Exklusion statt Inklusion – Abwertung und Zwangssterilisation
1933 legitimierte das „Gesetz zur Verhütung erbkranken Nachwuchs“ die Abwertung und Zwangssterilisation von Menschen mit Behinderungen. In den sogenannten Sonderbannen, wie dem „Bann G“, wurden die betreffenden Menschen scheinbar integriert, aber visuell durch ein „G“ auf der Schulterklappe gekennzeichnet. Ihre Aufnahme in die Sonderbanne diente nicht der Vorbereitung auf den Wehrdienst, sondern der Indoktrination ihrer vermeintlichen Minderwertigkeit und der Datenerfassung zugunsten von Zwangssterilisationen. Dieser propagandistische Schein der Einbindung verdeutlicht, wie die NS-Politik die Exklusion als Inklusion inszenierte.
Zur Unterrichtsidee der Preisträgerin Nora Mussler
Der Unterrichtsimpuls zu Nora Musslers Unterrichtsentwurf zielt darauf ab, dass die Schülerinnen und Schüler sich mit den Mechanismen der NS-Herrschaft auseinandersetzen. Dabei erkennen sie, dass die scheinbare Integration von Menschen mit Behinderungen in die „Volksgemeinschaft“ tatsächlich eine Form der Ausgrenzung darstellte. Darüber hinaus vergleichen Lernende die historische Diskriminierung mit heutigen Herausforderungen der Inklusion und diskutieren mögliche gesellschaftliche Parallelen.
Ihr wollt noch mehr über Nora Musslers Projekt erfahren? Dann lest hier ein Interview mit der Preisträgerin:
Einbettung im Unterricht
Die Thematik ist in der NS-Zeit verankert und kann im Kontext der Themen „Volksgemeinschaft“ und „Euthanasie“ behandelt werden.
- Einstieg: Die Schülerinnen und Schüler beginnen mit einer ersten Analyse von Quellen. Hierbei arbeiten sie den Widerspruch zwischen dem „Gesetz zur Verhütung von erbkrankem Nachwuchs“ und der scheinbaren Integration von Gruppen in die Hitlerjugend heraus. Eine mögliche Leitfrage hierfür lautet: „Taubstumme in der Hitlerjugend?“
- Erarbeitung: Anschließend führen die Schülerinnen und Schüler eine detaillierte Quellenanalyse durch. Ziel ist es, zentrale Aussagen aus dem „Gesetz zur Verhütung von erbkrankem Nachwuchs“ zu erfassen und sich mit dem „Bann G“ und seiner Entstehung auseinanderzusetzen. Als Quellen können hierbei Gesetzestexte, Historikertexte und Fotografien genutzt werden. Dadurch soll es den Lernenden ermöglicht werden, die Leitfrage zu beantworten.

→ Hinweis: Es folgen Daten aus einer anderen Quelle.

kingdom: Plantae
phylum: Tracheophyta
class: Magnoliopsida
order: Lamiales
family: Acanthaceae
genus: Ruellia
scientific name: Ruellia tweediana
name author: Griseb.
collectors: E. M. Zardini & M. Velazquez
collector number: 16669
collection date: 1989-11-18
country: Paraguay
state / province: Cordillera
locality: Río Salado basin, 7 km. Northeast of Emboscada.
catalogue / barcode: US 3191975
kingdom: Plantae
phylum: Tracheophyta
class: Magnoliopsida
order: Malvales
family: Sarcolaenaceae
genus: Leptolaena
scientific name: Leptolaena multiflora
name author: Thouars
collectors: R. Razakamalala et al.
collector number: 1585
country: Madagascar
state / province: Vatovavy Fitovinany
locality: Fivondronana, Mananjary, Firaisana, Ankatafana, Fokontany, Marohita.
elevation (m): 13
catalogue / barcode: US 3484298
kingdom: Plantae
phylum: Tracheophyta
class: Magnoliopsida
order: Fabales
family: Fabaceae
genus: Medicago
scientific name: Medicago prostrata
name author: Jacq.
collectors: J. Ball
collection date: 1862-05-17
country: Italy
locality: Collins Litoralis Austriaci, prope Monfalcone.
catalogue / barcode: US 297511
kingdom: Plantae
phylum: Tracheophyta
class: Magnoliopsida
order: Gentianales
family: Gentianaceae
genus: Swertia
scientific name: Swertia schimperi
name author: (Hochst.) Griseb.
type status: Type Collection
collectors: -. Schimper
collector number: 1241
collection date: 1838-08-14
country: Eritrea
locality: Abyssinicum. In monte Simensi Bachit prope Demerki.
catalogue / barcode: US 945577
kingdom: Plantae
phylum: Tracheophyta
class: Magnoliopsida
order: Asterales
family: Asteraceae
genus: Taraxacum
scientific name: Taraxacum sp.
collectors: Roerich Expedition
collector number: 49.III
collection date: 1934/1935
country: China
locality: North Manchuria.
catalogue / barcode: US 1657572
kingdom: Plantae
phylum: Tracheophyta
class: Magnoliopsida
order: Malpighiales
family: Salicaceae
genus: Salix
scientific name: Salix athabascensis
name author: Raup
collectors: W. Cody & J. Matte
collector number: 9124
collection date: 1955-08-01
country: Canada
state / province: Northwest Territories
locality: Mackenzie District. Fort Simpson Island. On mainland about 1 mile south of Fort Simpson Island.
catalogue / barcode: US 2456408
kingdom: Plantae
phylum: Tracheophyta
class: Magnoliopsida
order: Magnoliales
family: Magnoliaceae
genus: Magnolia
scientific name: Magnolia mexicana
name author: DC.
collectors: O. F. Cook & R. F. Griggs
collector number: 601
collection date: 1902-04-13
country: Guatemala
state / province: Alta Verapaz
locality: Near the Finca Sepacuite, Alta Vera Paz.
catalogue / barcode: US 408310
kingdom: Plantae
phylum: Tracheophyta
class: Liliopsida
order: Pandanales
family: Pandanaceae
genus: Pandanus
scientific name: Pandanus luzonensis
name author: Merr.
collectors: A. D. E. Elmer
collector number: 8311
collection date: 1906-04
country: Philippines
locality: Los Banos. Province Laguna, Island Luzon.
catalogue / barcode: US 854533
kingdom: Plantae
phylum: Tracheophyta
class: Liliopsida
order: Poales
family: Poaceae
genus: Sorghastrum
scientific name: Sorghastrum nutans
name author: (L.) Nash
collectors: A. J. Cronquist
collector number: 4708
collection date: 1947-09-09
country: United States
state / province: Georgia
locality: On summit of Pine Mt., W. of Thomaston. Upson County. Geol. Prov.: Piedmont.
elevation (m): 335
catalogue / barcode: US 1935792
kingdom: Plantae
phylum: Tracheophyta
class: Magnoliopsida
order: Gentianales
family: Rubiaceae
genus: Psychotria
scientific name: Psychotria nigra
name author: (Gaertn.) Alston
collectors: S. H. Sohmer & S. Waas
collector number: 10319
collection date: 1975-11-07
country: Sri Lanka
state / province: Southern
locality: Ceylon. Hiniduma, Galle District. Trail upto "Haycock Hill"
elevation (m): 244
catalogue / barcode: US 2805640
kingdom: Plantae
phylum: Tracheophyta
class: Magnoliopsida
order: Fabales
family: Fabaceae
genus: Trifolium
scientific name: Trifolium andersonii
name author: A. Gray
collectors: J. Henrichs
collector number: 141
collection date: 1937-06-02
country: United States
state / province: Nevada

- Sicherung: Nach der Erarbeitungsphase werden zentrale Aspekte in einem gemeinsamen Tafelbild festgehalten. Dabei sollen folgende Punkte gesichert werden: Fakten aus dem „Gesetz zur Verhütung von erbkrankem Nachwuchs (GzVeN)“, allgemeine Aspekte zum Bann G sowie dessen Entstehung und (erzieherische) Tätigkeiten sowie die Propaganda zum GzVeN.
- Problematisierung: Die Schülerinnen und Schüler bewerten auf Basis der „UN-Behindertenrechtskonvention“ den Umgang mit Menschen mit Behinderungen in der NS-Zeit. Hierbei werden die gesellschaftliche Exklusion und die Problematik der damaligen als „Euthanasie“ bezeichneten Morde hinterfragt.
- Transfer: Ein besonderer Fokus liegt auf dem Lebensweltbezug: Die Lernenden setzen sich mit der heutigen gesellschaftlichen Situation von Menschen mit Behinderungen auseinander. Hierbei wird die Frage aufgeworfen, ob Menschen mit Behinderungen heute inkludiert oder weiterhin exkludiert werden.
- Hausaufgabe: Die Lernenden erstellen ein Video, in dem sie ihre Erkenntnisse zusammenfassen, die historischen Ereignisse bewerten und darlegen, wie der Umgang mit Menschen mit Behinderungen in der heutigen Gesellschaft geregelt ist.